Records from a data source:
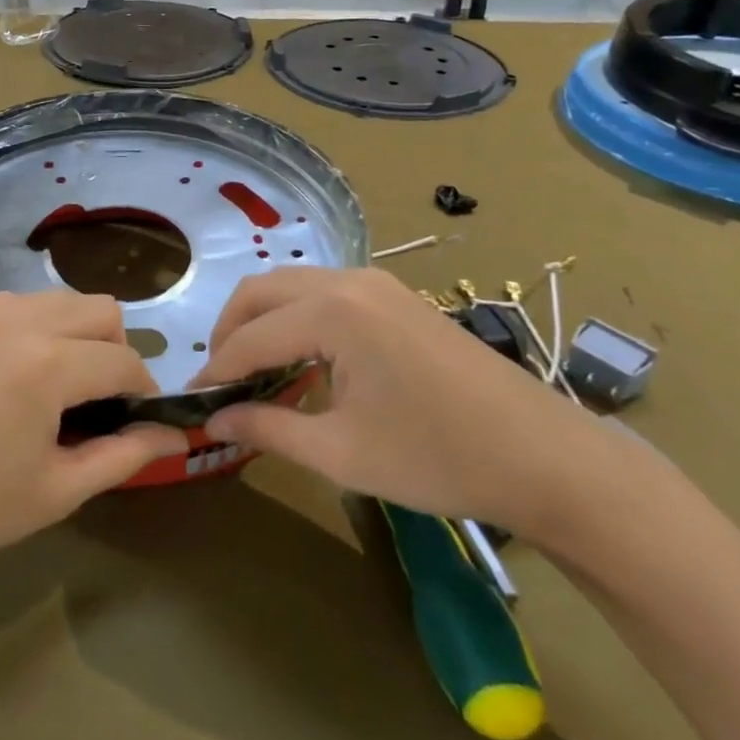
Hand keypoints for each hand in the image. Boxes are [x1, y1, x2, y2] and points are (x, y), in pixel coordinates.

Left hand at [0, 291, 185, 587]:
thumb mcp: (62, 488)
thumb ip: (128, 453)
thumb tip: (179, 433)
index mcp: (48, 365)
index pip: (123, 359)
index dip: (142, 390)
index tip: (138, 417)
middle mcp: (16, 320)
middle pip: (98, 308)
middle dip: (113, 348)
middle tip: (97, 398)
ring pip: (55, 299)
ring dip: (72, 333)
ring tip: (53, 384)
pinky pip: (11, 305)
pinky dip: (29, 329)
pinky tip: (8, 374)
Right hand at [193, 268, 606, 533]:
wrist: (547, 458)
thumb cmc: (439, 458)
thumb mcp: (342, 452)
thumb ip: (268, 430)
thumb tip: (213, 422)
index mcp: (332, 312)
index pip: (250, 337)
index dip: (216, 371)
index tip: (191, 402)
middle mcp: (348, 281)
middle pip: (261, 292)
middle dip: (230, 332)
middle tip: (219, 382)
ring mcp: (376, 283)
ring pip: (291, 286)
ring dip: (261, 321)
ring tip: (254, 372)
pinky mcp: (395, 296)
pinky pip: (323, 292)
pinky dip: (295, 318)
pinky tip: (302, 360)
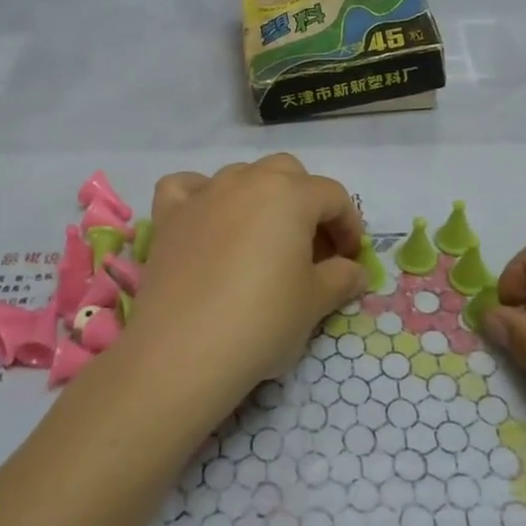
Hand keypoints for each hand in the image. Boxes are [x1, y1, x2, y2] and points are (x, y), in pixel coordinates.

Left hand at [124, 155, 366, 419]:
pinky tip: (208, 220)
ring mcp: (203, 194)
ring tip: (263, 240)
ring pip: (241, 175)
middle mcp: (246, 180)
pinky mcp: (169, 215)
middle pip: (287, 173)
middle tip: (311, 248)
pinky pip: (187, 187)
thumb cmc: (261, 321)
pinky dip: (201, 195)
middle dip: (306, 202)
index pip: (333, 196)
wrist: (183, 352)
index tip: (351, 259)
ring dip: (260, 198)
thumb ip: (341, 278)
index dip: (349, 225)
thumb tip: (356, 271)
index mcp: (290, 194)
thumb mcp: (314, 303)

**TASK DIRECTIONS**. Each entry, word for word, belongs in your answer; each picture does not.

**REPLY TO THE EXERCISE**.
Hand keypoints for each hand in the image. Boxes are [x1, y1, x2, y2] and points are (x, y), in pixel coordinates.

Left hand at [0, 291, 185, 587]:
thumb mcp: (62, 488)
thumb ip: (128, 453)
thumb tip: (179, 433)
index mcp: (48, 365)
index pip: (123, 359)
index dip: (142, 390)
index tip: (138, 417)
middle mcp: (16, 320)
middle pip: (98, 308)
middle dip: (113, 348)
middle tip: (97, 398)
ring pip: (55, 299)
ring dip: (72, 333)
ring tip: (53, 384)
pinky pip: (11, 305)
pinky dip: (29, 329)
pinky tip: (8, 374)
Right hand at [193, 268, 606, 533]:
wrist: (547, 458)
thumb cmc: (439, 458)
thumb mcp: (342, 452)
thumb ip: (268, 430)
thumb tip: (213, 422)
index mcp: (332, 312)
index pip: (250, 337)
index dip: (216, 371)
index tip: (191, 402)
middle mcp: (348, 281)
middle pip: (261, 292)
middle dip: (230, 332)
middle tip: (219, 382)
ring mcp: (376, 283)
ring pip: (291, 286)
ring dip: (261, 321)
ring tip: (254, 372)
pinky mcp: (395, 296)
pinky pip: (323, 292)
pinky dip: (295, 318)
pinky tip: (302, 360)
Hand keypoints for each hand in the image. Boxes are [x1, y1, x2, y2] and points are (x, y), in pixel coordinates.

Left hand at [124, 155, 366, 419]:
pinky tip: (208, 220)
ring mcp: (203, 194)
ring tip: (263, 240)
ring pip: (241, 175)
middle mcp: (246, 180)
pinky mcp: (169, 215)
middle pip: (287, 173)
middle tip: (311, 248)
pinky pip: (187, 187)
thumb cmc: (261, 321)
pinky dip: (201, 195)
middle dip: (306, 202)
index pip: (333, 196)
wrist: (183, 352)
index tip: (351, 259)
ring dip: (260, 198)
thumb ip: (341, 278)
index dip: (349, 225)
thumb tip: (356, 271)
index mcp: (290, 194)
thumb mcp: (314, 303)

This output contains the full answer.